CDAD-Net: Bridging Domain Gaps in Generalized Category Discovery

TL;DR

AD-GCD addresses clustering unlabeled target data that originate from a different distribution than the labeled source data. The authors propose CDAD-Net, which combines entropy-driven cross-domain alignment using target-to-source prototype distances, a neighborhood-centric contrastive learning objective for the target domain, and a conditional image inpainting loss to capture fine-grained semantic structure. The architecture uses a ViT backbone, a domain discriminator, and a patch-based inpainting decoder, with a two-stage training schedule and semi-supervised K-means inference.
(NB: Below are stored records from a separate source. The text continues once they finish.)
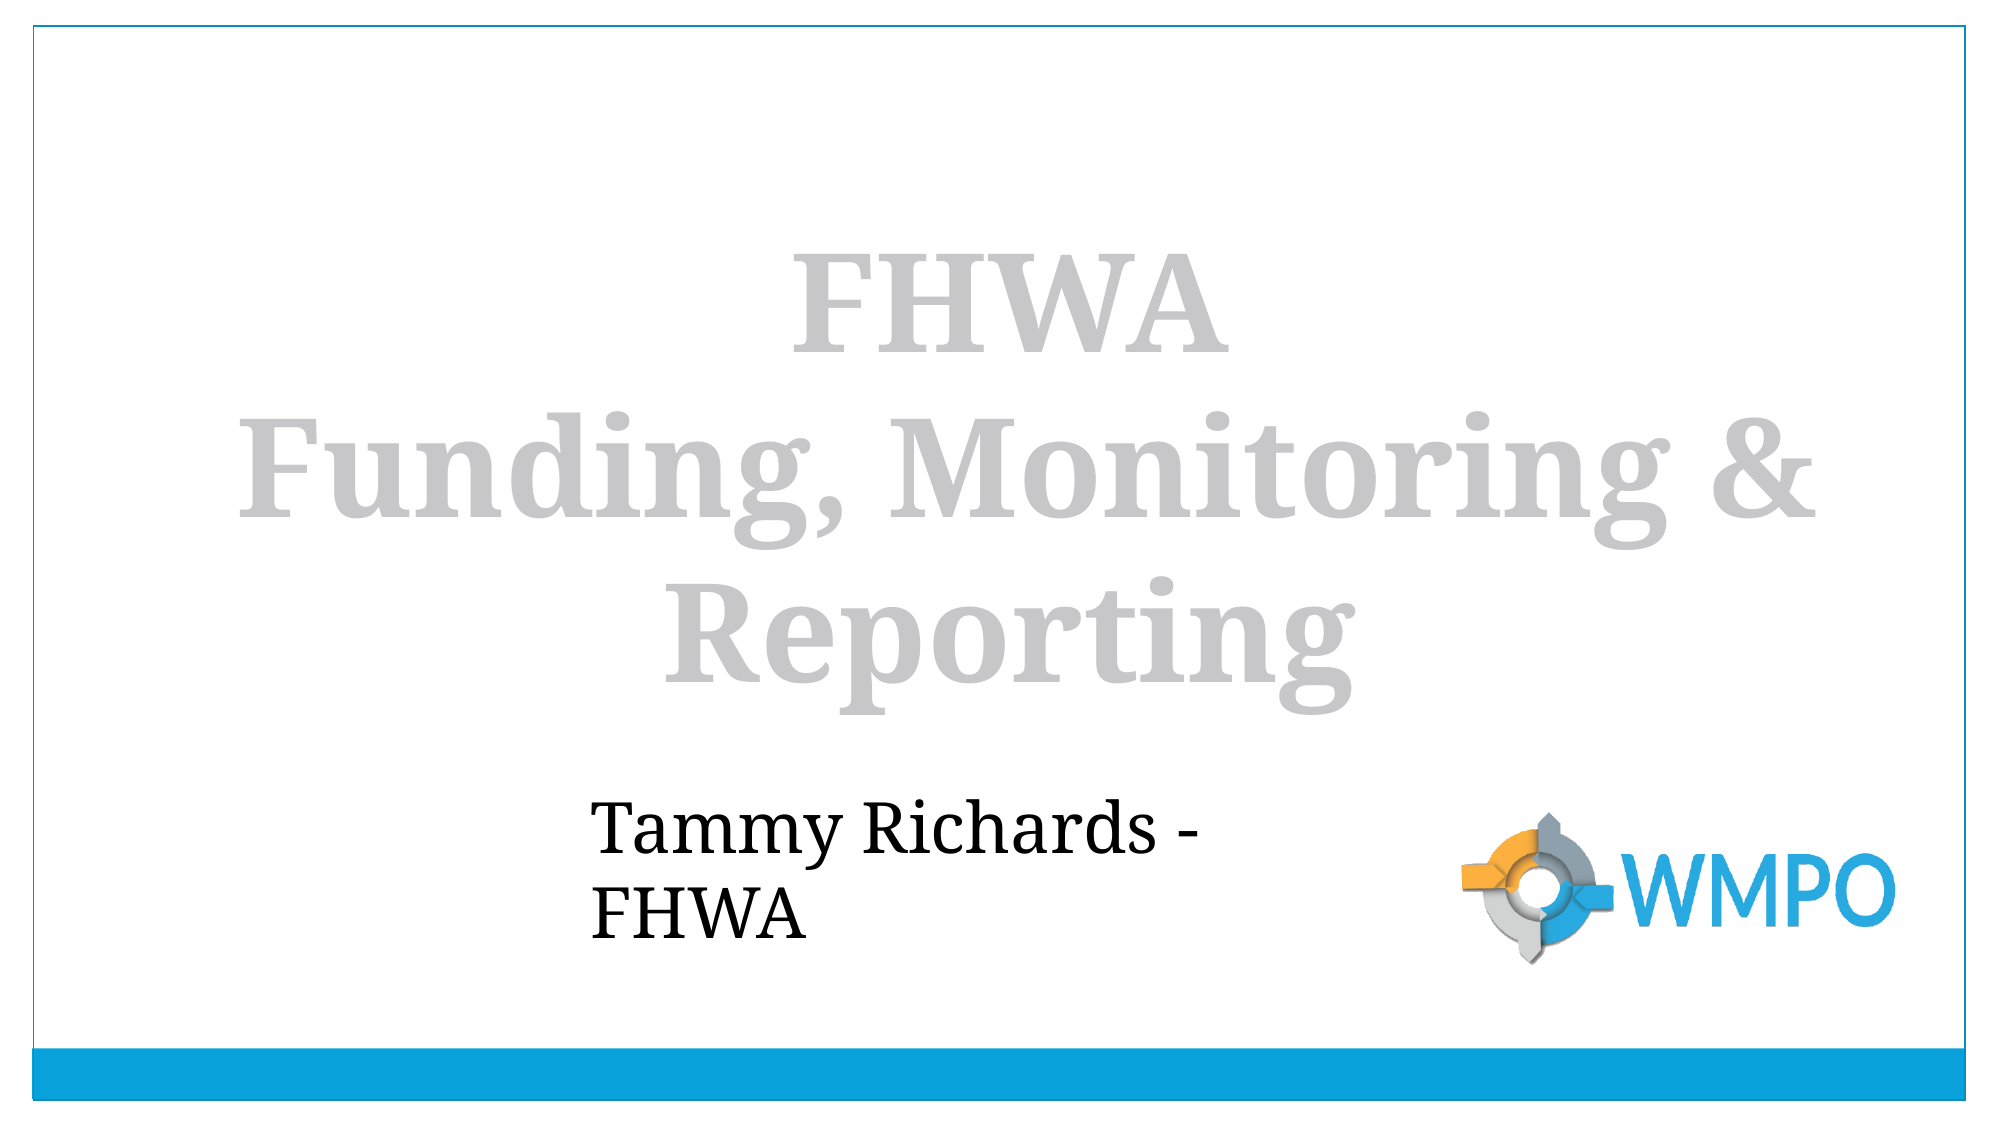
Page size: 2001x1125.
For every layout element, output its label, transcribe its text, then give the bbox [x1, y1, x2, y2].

text_box Tammy Richards - FHWA [575, 774, 1445, 1005]
text_box FHWA Funding, Monitoring & Reporting [189, 207, 1866, 718]
picture [1444, 799, 1917, 977]
list NCDOT Local Project Delivery [133, 244, 1934, 999]
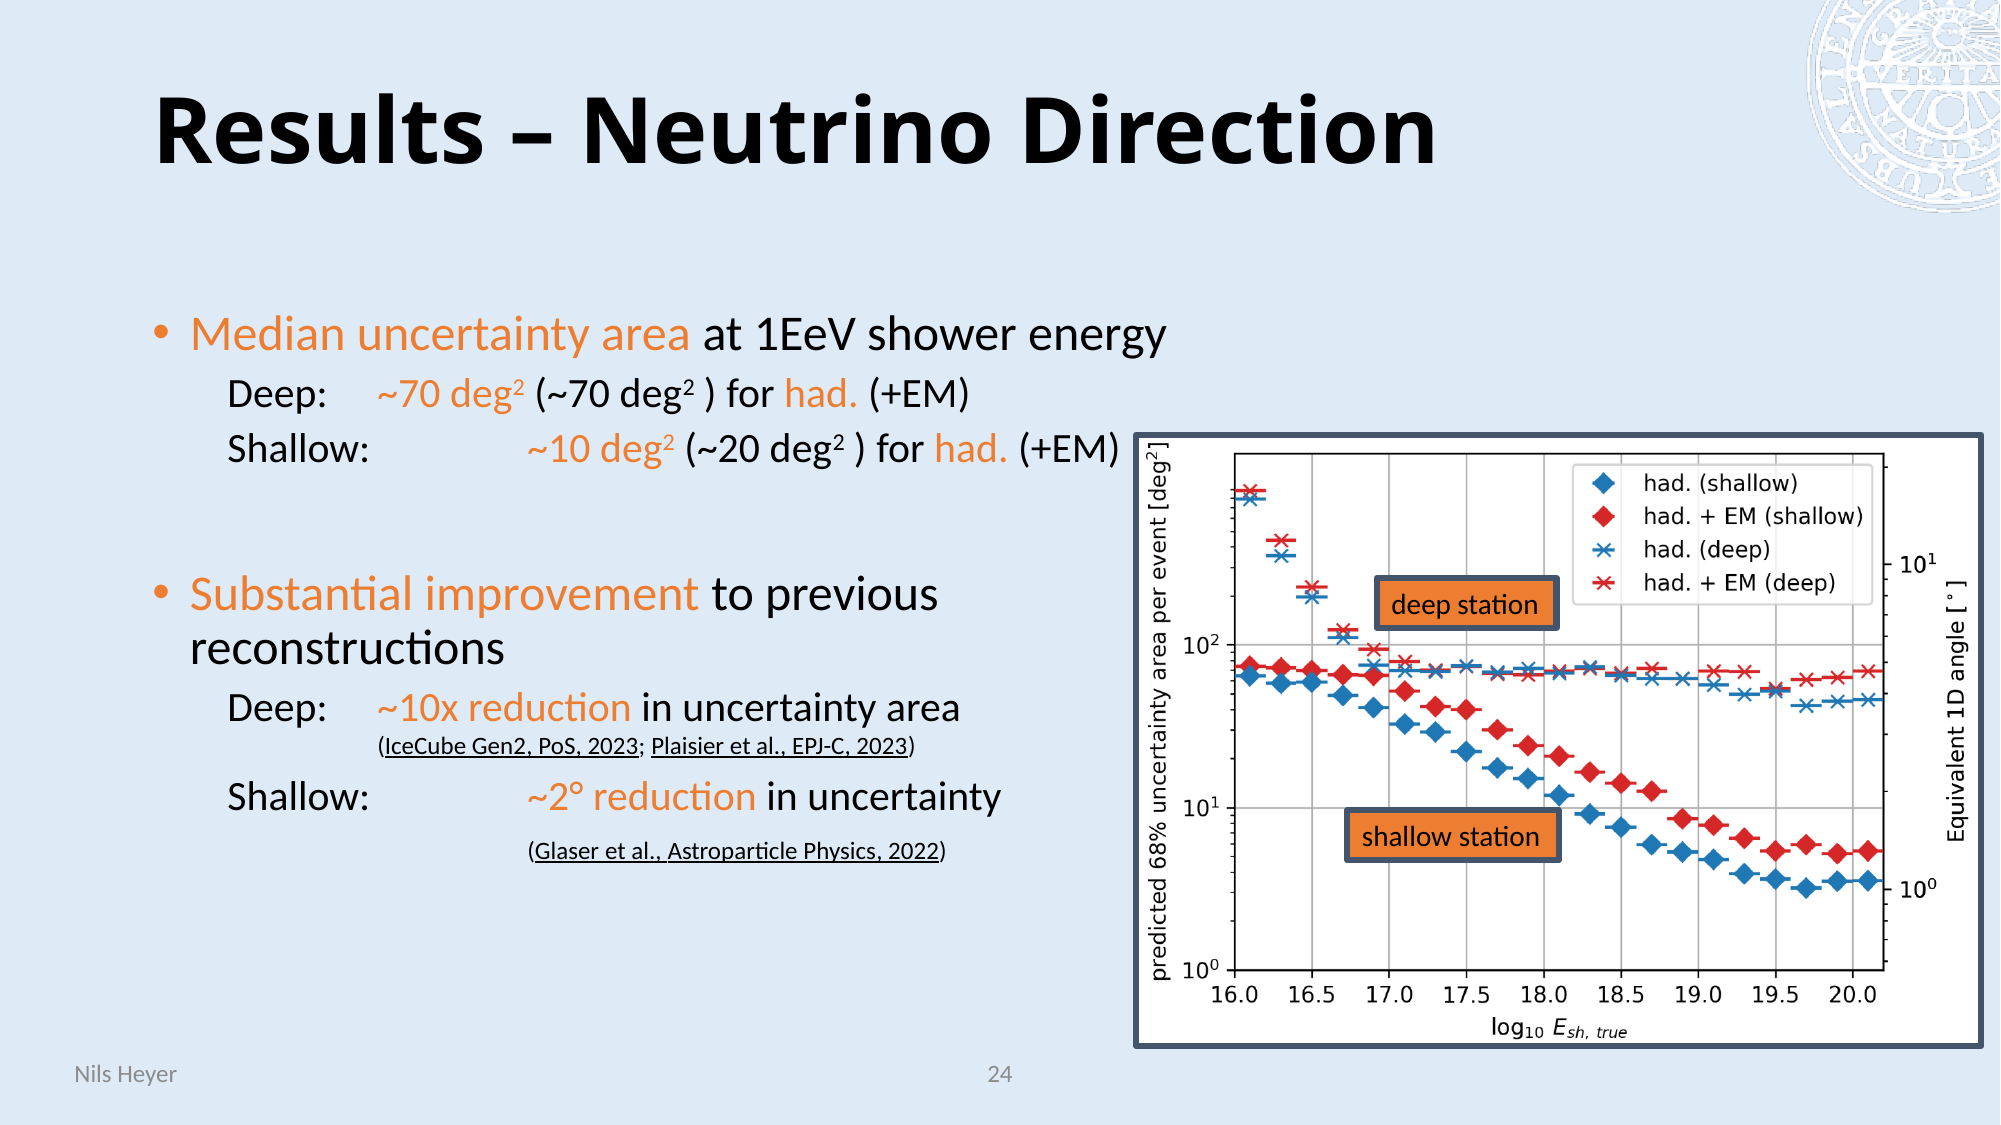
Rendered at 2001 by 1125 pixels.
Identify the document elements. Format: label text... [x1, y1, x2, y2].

footer Nils Heyer [59, 1042, 397, 1103]
picture [1139, 437, 1979, 1043]
slide_number 24 [774, 1042, 1225, 1103]
picture [1733, 0, 2000, 243]
title Results – Neutrino Direction [137, 59, 1863, 278]
list Median uncertainty area at 1EeV shower energy Deep: ~70 deg2 (~70 deg2 ) for had. (+EM) Shallow: ~10 deg2 (~20 deg2 ) for had. (+EM) Substantial improvement to previous reconstructions Deep: ~10x reduction in uncertainty area (IceCube Gen2, PoS, 2023; Plaisier et al., EPJ-C, 2023) Shallow: ~2° reduction in uncertainty (Glaser et al., Astroparticle Physics, 2022) [137, 299, 1193, 1014]
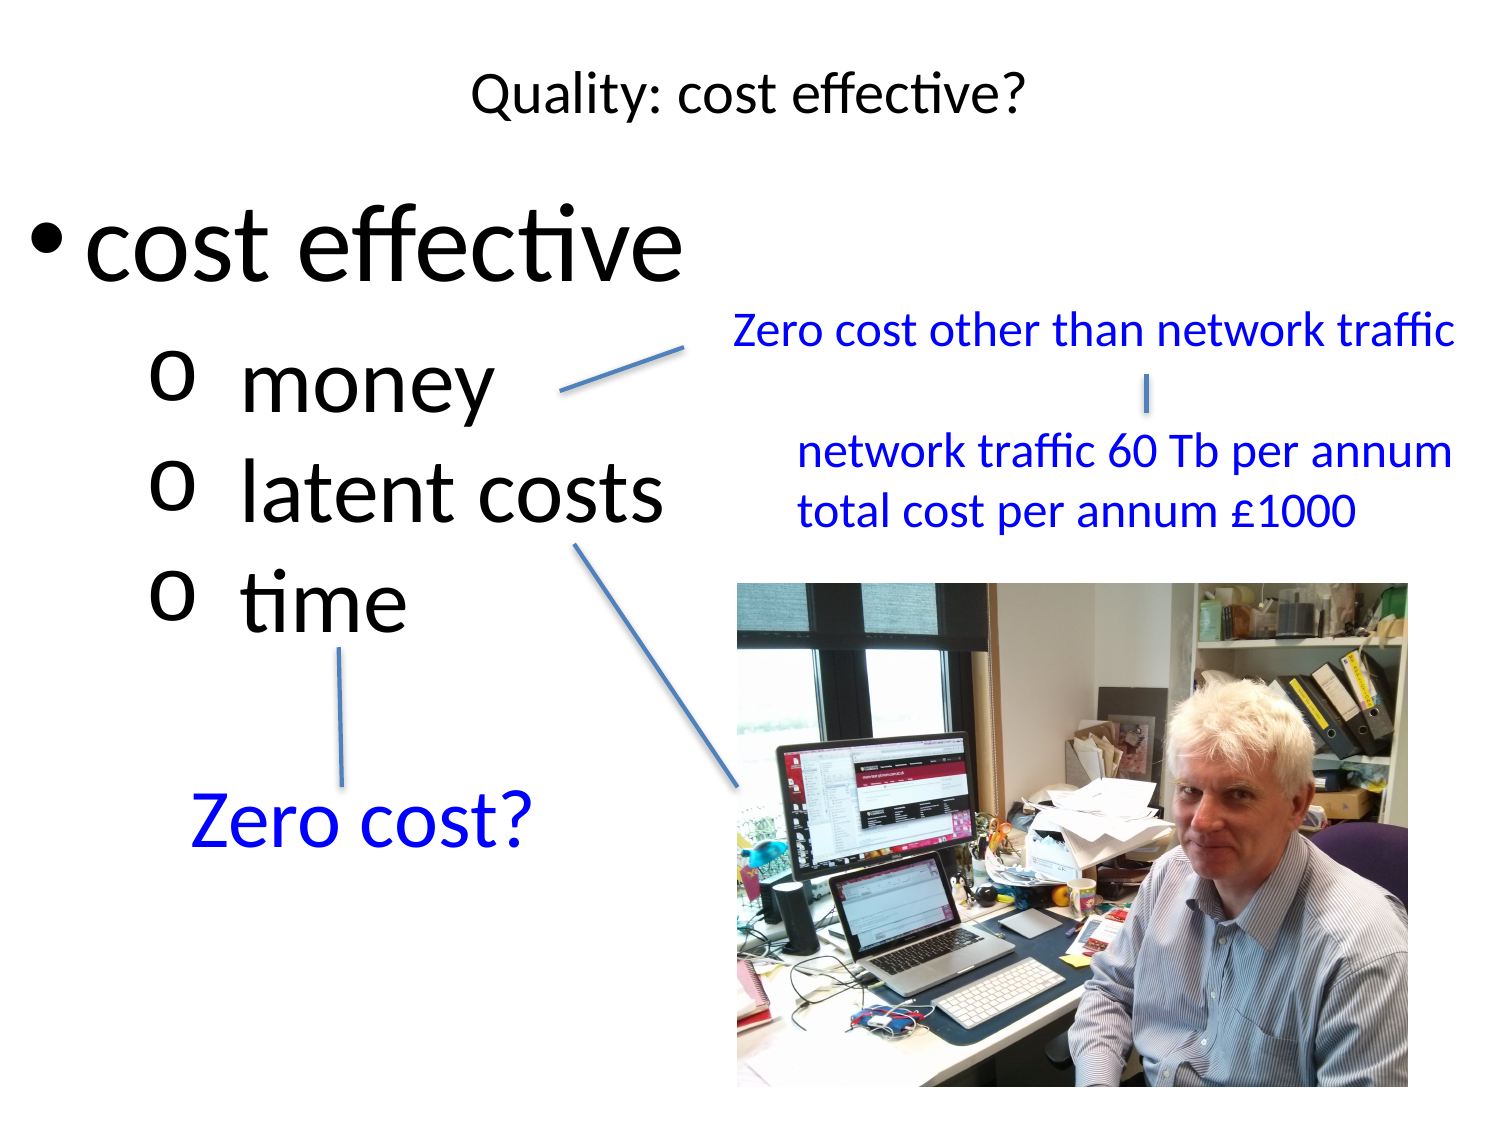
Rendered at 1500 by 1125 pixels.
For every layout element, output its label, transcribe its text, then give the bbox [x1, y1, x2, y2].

text_box money latent costs time [130, 313, 681, 769]
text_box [777, 374, 1474, 547]
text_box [573, 543, 1408, 1087]
list cost effective [12, 161, 1363, 353]
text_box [171, 647, 557, 874]
title Quality: cost effective? [75, 45, 1425, 134]
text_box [559, 288, 1494, 392]
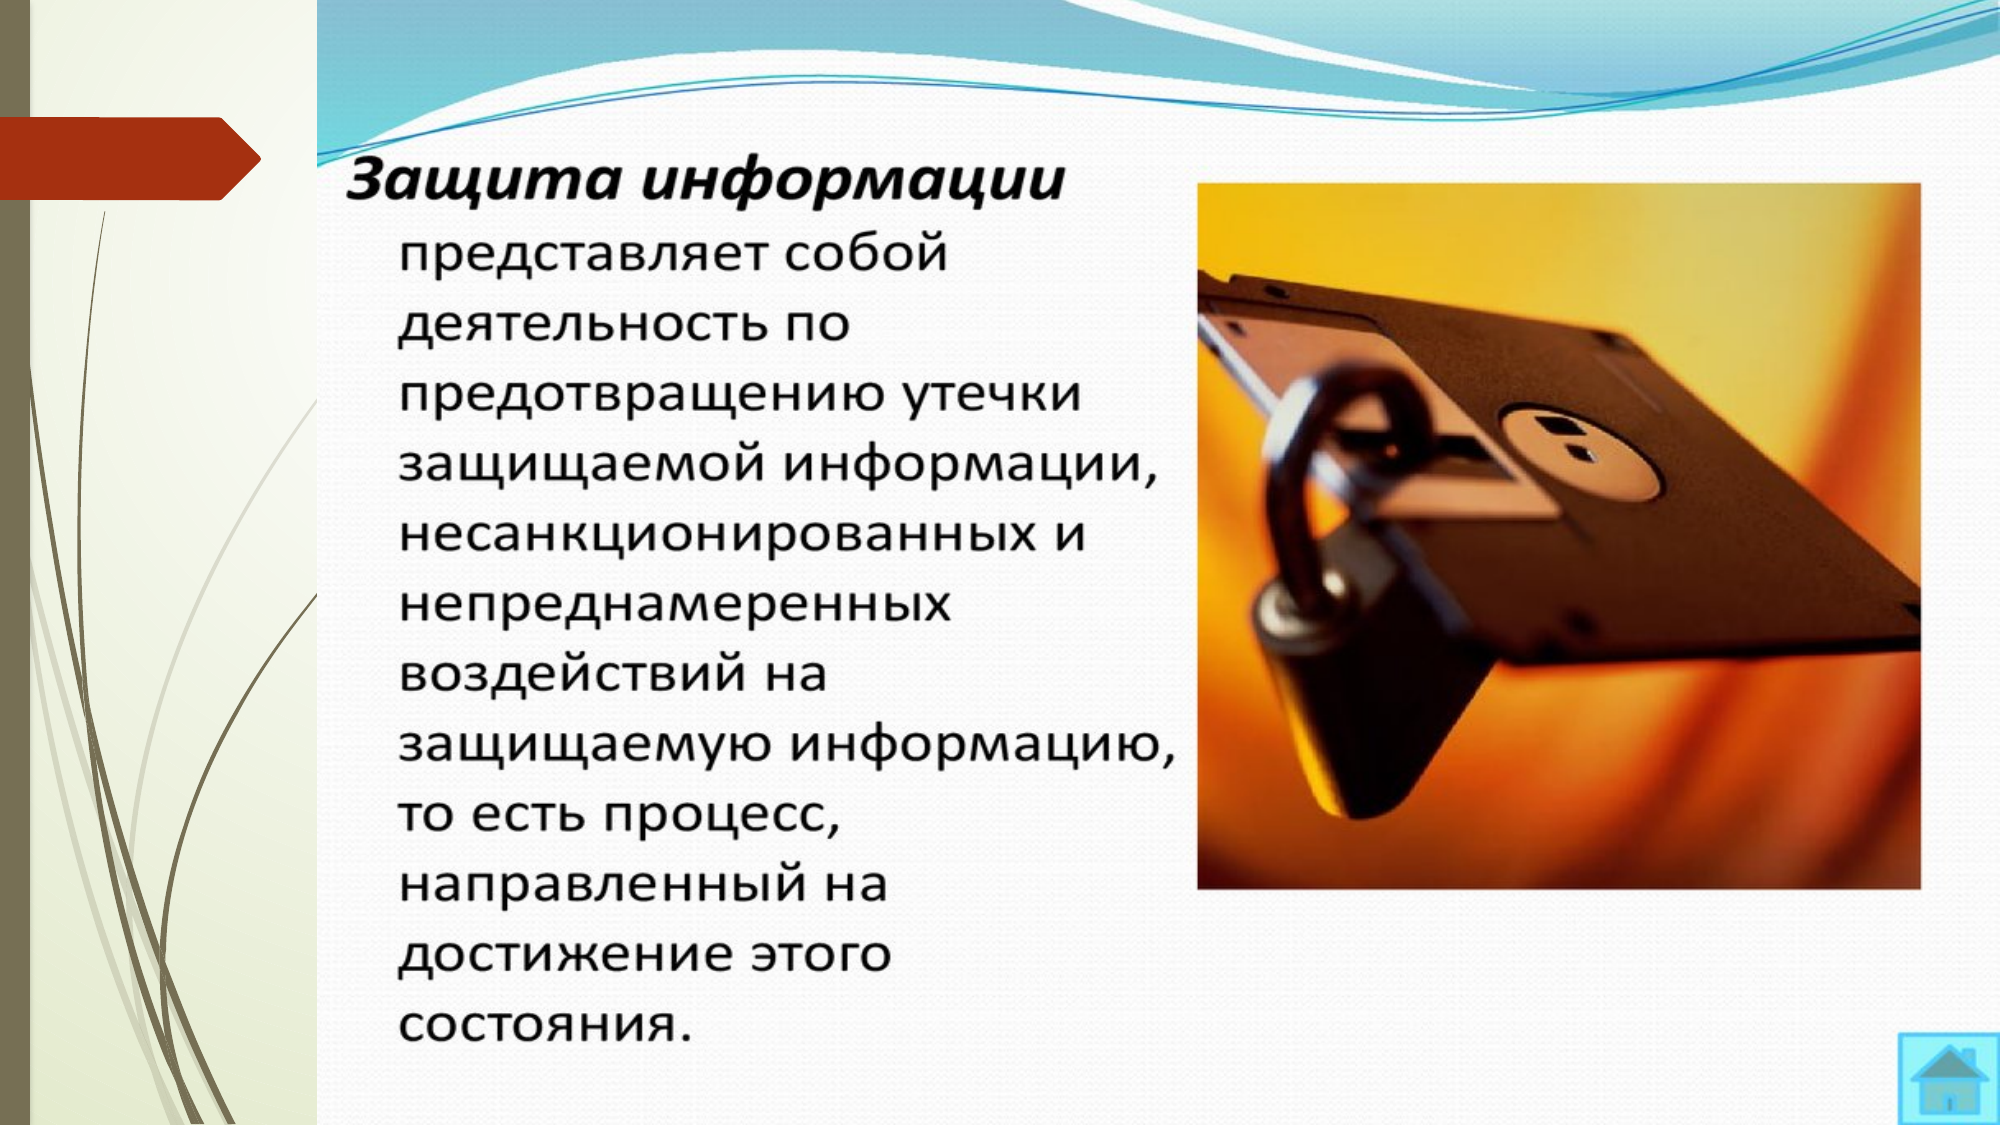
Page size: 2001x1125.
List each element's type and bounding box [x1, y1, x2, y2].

picture [316, 0, 2000, 1125]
Experiments on Office-Home, DomainNet, and PACS show strong improvements over prior methods, demonstrating effective cross-domain knowledge transfer and robust novel-class clustering. The approach demonstrates strong cross-domain transfer and robust clustering of novel classes, highlighting practical applicability to real-world cross-domain recognition tasks.

Abstract

In Generalized Category Discovery (GCD), we cluster unlabeled samples of known and novel classes, leveraging a training dataset of known classes. A salient challenge arises due to domain shifts between these datasets. To address this, we present a novel setting: Across Domain Generalized Category Discovery (AD-GCD) and bring forth CDAD-NET (Class Discoverer Across Domains) as a remedy. CDAD-NET is architected to synchronize potential known class samples across both the labeled (source) and unlabeled (target) datasets, while emphasizing the distinct categorization of the target data. To facilitate this, we propose an entropy-driven adversarial learning strategy that accounts for the distance distributions of target samples relative to source-domain class prototypes. Parallelly, the discriminative nature of the shared space is upheld through a fusion of three metric learning objectives. In the source domain, our focus is on refining the proximity between samples and their affiliated class prototypes, while in the target domain, we integrate a neighborhood-centric contrastive learning mechanism, enriched with an adept neighborsmining approach. To further accentuate the nuanced feature interrelation among semantically aligned images, we champion the concept of conditional image inpainting, underscoring the premise that semantically analogous images prove more efficacious to the task than their disjointed counterparts. Experimentally, CDAD-NET eclipses existing literature with a performance increment of 8-15% on three AD-GCD benchmarks we present.

Figures (6)

• Figure 1: We introduce the problem setting of across domain generalized category discovery (AD-GCD), which is different from the traditional GCD setting vaze2022generalized in that we consider the labeled and unlabeled data to arise from different data distributions. We call the labeled data the Source domain and the unlabeled data the Target domain, respectively.
• Figure 2: Architecture overview and training pipeline of CDAD-Net. The DINO pre-trained ViT encoder $\mathcal{F}_e$ is first fine-tuned on $\mathcal{D}_{\mathcal{L}}$. Subsequently, the model is trained on $\mathcal{D}_{\mathcal{L}} \cup \mathcal{D}_{\mathcal{U}}$ in two stages in each training epoch, using the domain alignment objective $\mathcal{L}_{align}$ given $(\mathcal{F}_e, \mathcal{F}_{disc})$, and the cumulative metric objective $\mathcal{L}_{con}^l + \mathcal{L}_{con}^u + \mathcal{L}_{inp}^{ul}$ given $(\mathcal{F}_e, \mathcal{F}_d)$. Inference is carried our by semi-supervised K-means applied on $\mathcal{F}_e(\mathcal{D}_{\mathcal{L}}) \cup \mathcal{F}_e(\mathcal{D}_{\mathcal{U}})$. The number of target domain clusters is estimated using the elbow method.
• Figure 3: t-SNE visualizations of the target domain clusters, as produced by pre-trained ViT, SimGCD simgcd, SimGCD with OSDA saito2018open, and CDAD-Net for the PACS dataset, clearly demonstrate that CDAD-Net excels in generating the most distinctive embedding space.
• Figure 4: Openness analysis of CDAD-Net and competitors on Office-Home and Domain-Net datasets.
• Figure 5: The attention maps produced using GRADCAM.